![4 Luigi Fiorentino - periodo del dopoguerra](https://ediletteraria.wordpress.com/wp-content/uploads/2016/03/4-luigi-fiorentino-periodo-del-dopoguerra.jpg?w=259&h=374)
In attesa della prossima riedizione EdiLet dell’antologia poetica di Luigi Fiorentino, si propongono le seguenti 5 composizioni da lui dedicate alle suggestioni dell’Ellade antica:
DAVANTI A ZANTE
Come una pietra lancio il cuore, Zante,
nelle tue selve, in questo navigare
sotto il cielo lunato che traspare,
e gli occhi che già frugano, un diamante.
![grecia](https://ediletteraria.wordpress.com/wp-content/uploads/2016/03/grecia.jpg?w=561&h=339)
TANTE COLOMBE PRONTE PER VOLARE
Il più bel cielo dentro il più bel mare,
e le Cicladi, tante bianche tele,
che dicono mutevole il passare.
Come illude quest’ora, anche la vita.
Ma tu, passato, anche distrutto vivi.
Inganni la memoria ma rimani.
Nel premere del tempo e degli eventi
ti riduci, ti muti, ma non muori.
Dove l’onda si rompe sulla prora
l’Egeide fiorì, e non importa
se gli emergenti picchi ora non recano
i segni antichi. Nostra madre è l’Ellade,
o compagni d’Europa che inseguite
le parvenze del vivere. La prora,
nel più bel mare sotto il più bel cielo,
intanto avanza, e Santorini isola
estrema del sommerso continente,
è davanti, una nera calamita
sulle rocce di lava che aggrediscono.
Sembrano le sue case così bianche
sopra le rupi nere a precipizio
tante colombe pronte per volare.
SULL’ACROPOLI
Come scivola il vento
non si vede.
Come passano i giorni
non si vede.
Come ci stringe il tempo
non si vede.
È pane della vita l’illusione,
ma più vero il passato che si svela
sull’Acropoli aperta nell’immenso,
coi bracci smisurati dentro l’ombra
di Pericle nei secoli futuri:
bianco sogno di marmi, aerei segni
così lievi che gli occhi si socchiudono:
un oltrecielo in questo cielo d’Attica.
TEATRO DI EPIDAURO
Sulla vasta conchiglia batte il sole
ancora e già si scioglie sopra i colli
di rosa, rosa intorno.
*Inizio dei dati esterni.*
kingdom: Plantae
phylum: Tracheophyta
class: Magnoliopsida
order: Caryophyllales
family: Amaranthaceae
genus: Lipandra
Si fa voce
un sussurro nell’ora che precipita.
Ma qui non si tradisce il tempo, nero
mostro temuto, anche se morde i circoli
dell’ansia dove oscillano leggeri
i fili d’erba. O forse si riposa?
Ancora un soffio si fa voce, e muore.
La sera sulle palpebre bisbiglia
un trepidante addio, e nel viola
diffuso e mite l’anima sconfina.
SPARTA
Tanta gloria fu pianto alle Termopili,
nella stessa Platea. Di quei prodi
non altare, ma polvere che il vento
consegna sui cipressi e sulle case
di questa Sparta che ne usurpa il nome
in faccia all’Eurota. Così il tempo
devastando si vendica e tacendo.
Non c’è gloria nel pianto, né potenza
che non lasci nel vento le sue tombe.